■ What to work on
Copy exactly, from the beginning of the material below, every line up to and including the one holding "var scaleX1 = d3.scale.linear()", with the pictures left out.

■ Data records
-=-=-

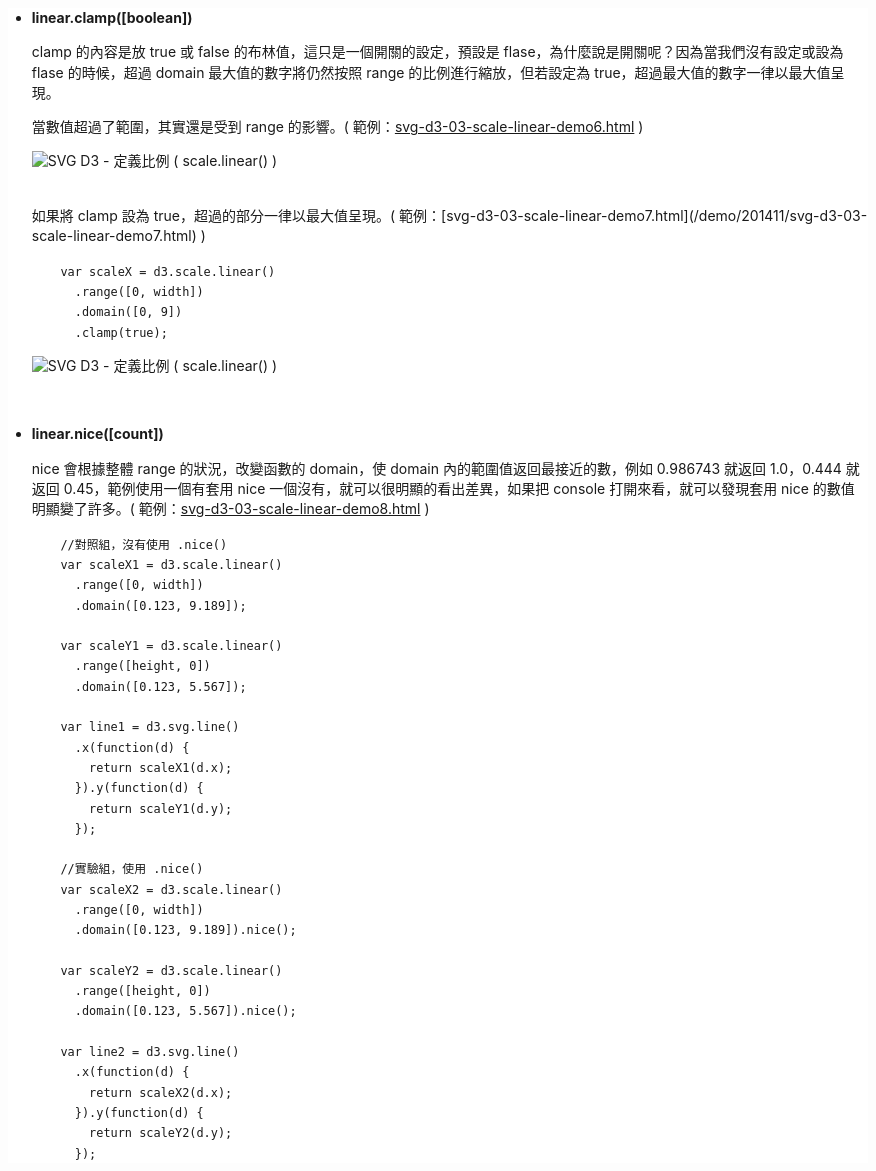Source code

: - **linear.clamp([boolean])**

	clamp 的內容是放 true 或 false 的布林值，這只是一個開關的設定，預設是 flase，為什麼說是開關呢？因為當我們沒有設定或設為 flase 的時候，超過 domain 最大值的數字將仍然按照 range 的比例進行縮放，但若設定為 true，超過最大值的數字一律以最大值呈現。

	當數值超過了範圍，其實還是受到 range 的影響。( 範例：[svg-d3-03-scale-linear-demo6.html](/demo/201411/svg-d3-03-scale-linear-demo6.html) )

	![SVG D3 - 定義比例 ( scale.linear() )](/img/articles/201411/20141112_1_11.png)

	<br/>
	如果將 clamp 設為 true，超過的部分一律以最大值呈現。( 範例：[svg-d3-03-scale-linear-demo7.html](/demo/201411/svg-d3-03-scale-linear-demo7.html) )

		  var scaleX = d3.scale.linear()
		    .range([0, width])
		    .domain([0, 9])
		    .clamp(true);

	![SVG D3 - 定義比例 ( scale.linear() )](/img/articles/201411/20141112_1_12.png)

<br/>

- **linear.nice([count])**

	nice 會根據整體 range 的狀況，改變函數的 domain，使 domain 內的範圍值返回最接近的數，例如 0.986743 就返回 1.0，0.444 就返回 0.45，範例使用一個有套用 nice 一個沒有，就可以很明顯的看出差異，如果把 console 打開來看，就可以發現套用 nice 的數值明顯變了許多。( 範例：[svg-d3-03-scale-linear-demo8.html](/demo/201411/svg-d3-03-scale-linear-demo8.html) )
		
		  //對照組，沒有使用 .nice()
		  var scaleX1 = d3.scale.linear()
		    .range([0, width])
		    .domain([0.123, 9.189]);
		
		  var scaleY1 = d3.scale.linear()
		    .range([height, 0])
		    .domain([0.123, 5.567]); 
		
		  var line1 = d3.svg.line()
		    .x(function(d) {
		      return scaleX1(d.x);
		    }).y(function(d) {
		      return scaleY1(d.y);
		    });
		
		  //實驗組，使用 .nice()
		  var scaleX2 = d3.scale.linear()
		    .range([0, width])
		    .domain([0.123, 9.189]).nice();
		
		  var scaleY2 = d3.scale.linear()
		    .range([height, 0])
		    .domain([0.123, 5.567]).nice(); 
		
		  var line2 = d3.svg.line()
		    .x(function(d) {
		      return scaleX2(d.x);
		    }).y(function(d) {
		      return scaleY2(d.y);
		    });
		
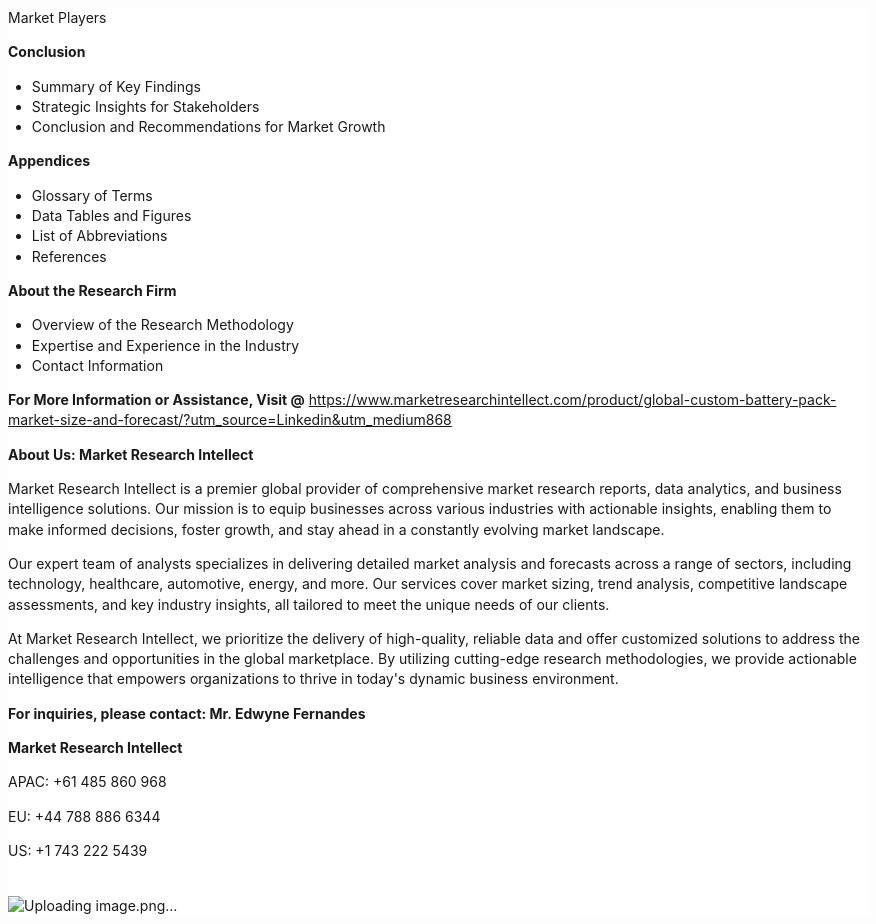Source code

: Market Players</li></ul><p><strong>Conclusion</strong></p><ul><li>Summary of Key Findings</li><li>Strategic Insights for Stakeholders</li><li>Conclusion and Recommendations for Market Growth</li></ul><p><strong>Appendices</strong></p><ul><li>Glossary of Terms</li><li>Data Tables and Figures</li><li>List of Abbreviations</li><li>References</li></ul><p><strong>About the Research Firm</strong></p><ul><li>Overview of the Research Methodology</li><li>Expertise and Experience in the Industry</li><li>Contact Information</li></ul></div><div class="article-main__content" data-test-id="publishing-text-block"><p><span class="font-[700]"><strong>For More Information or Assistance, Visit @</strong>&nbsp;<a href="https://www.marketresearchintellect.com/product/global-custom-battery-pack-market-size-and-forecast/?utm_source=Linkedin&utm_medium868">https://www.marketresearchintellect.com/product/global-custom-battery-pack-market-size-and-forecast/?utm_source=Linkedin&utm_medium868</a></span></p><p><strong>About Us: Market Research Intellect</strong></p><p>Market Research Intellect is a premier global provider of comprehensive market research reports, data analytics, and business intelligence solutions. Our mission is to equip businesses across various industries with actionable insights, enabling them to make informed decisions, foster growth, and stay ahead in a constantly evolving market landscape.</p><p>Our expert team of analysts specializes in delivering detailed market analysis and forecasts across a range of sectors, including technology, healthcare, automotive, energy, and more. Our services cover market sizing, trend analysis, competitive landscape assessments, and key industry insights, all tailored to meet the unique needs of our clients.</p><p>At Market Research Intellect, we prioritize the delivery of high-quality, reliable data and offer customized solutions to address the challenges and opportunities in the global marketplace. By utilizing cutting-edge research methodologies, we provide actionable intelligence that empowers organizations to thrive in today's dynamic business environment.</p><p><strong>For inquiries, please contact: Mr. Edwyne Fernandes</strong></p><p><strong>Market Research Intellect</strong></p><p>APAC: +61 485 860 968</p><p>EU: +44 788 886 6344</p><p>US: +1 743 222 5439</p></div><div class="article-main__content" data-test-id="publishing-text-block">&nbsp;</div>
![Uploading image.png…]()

-=-=-

■ Reply
Source code

: - **linear.clamp([boolean])**

	clamp 的內容是放 true 或 false 的布林值，這只是一個開關的設定，預設是 flase，為什麼說是開關呢？因為當我們沒有設定或設為 flase 的時候，超過 domain 最大值的數字將仍然按照 range 的比例進行縮放，但若設定為 true，超過最大值的數字一律以最大值呈現。

	當數值超過了範圍，其實還是受到 range 的影響。( 範例：[svg-d3-03-scale-linear-demo6.html](/demo/201411/svg-d3-03-scale-linear-demo6.html) )

	![SVG D3 - 定義比例 ( scale.linear() )](/img/articles/201411/20141112_1_11.png)

	<br/>
	如果將 clamp 設為 true，超過的部分一律以最大值呈現。( 範例：[svg-d3-03-scale-linear-demo7.html](/demo/201411/svg-d3-03-scale-linear-demo7.html) )

		  var scaleX = d3.scale.linear()
		    .range([0, width])
		    .domain([0, 9])
		    .clamp(true);

	![SVG D3 - 定義比例 ( scale.linear() )](/img/articles/201411/20141112_1_12.png)

<br/>

- **linear.nice([count])**

	nice 會根據整體 range 的狀況，改變函數的 domain，使 domain 內的範圍值返回最接近的數，例如 0.986743 就返回 1.0，0.444 就返回 0.45，範例使用一個有套用 nice 一個沒有，就可以很明顯的看出差異，如果把 console 打開來看，就可以發現套用 nice 的數值明顯變了許多。( 範例：[svg-d3-03-scale-linear-demo8.html](/demo/201411/svg-d3-03-scale-linear-demo8.html) )
		
		  //對照組，沒有使用 .nice()
		  var scaleX1 = d3.scale.linear()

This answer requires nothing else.